Wood Shingle Roofing
The wood shingle roofing products are very similar to their counterparts, the shake shingles. The differences are in their appearance, sizes and durability. Just as with shakes, wood shingles have been around since the first roofs were installed. They provide for a good roof in the northern states and cooler climates but have a tough time lasting much more than 15 years here in Florida.
Wood shingles are typically three-eighths to one-half inch in thickness that tapers back to zero over fourteen inches. They range from four to twelve inches wide and are machine sawn on both sides giving them smooth surfaces for a flattened and uniform installation appearance compared to the rustic look of shakes.
Wood shingles are actually a greater fire hazard than the shakes. They weather quickly as the oils are taken by the sun leaving them dried and easily cracked or split. This condition makes them susceptible to fires just as you would expect from a piece of kindling. They too can be and quite often are required to be treated by fire retardant chemicals. Just as with the shakes, the sun will reduce the chemicals ability to retard a fire event over a few years after installation.

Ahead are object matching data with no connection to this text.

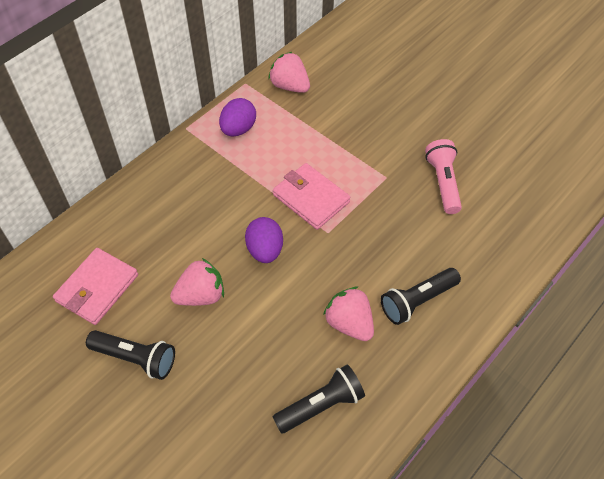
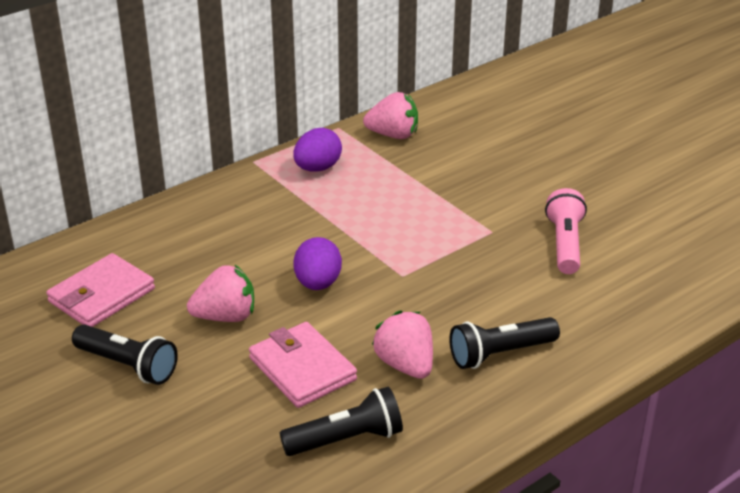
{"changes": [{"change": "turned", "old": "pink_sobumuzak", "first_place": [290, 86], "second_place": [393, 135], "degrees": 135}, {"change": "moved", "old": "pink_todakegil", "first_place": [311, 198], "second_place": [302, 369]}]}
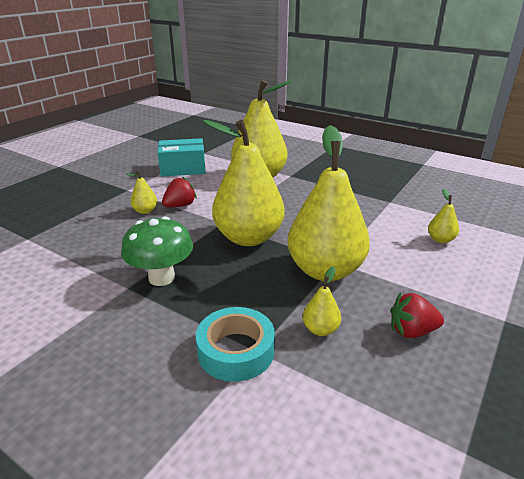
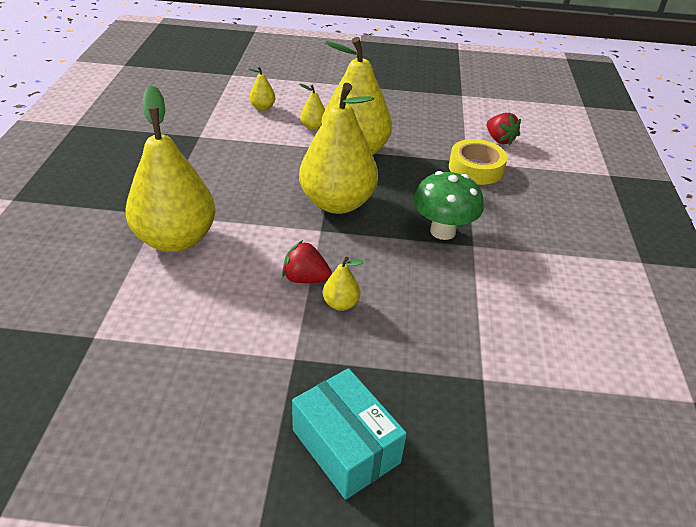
{"changes": [{"change": "moved", "old": "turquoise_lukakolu", "first_place": [183, 168], "second_place": [346, 446]}, {"change": "moved", "old": "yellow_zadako", "first_place": [320, 329], "second_place": [313, 127]}, {"change": "moved", "old": "red_sobumuzak", "first_place": [412, 331], "second_place": [499, 140]}, {"change": "recoloured", "old": "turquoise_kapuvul", "new": "yellow_kapuvul", "first_place": [236, 351], "second_place": [476, 168]}]}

The similarities between shakes and wood shingles are many and the differences are few. They are both wood roofs that do not weather well in Florida's brutal climate. With their propensity for damage from storms, it makes them a poor choice as a roofing material if practicality is a guide theme you use in your decision making. If it is a wood shingle roof that you want, then expect the need for a maintenance regimen in order to maintain a water-tight roof with a neat classical appearance.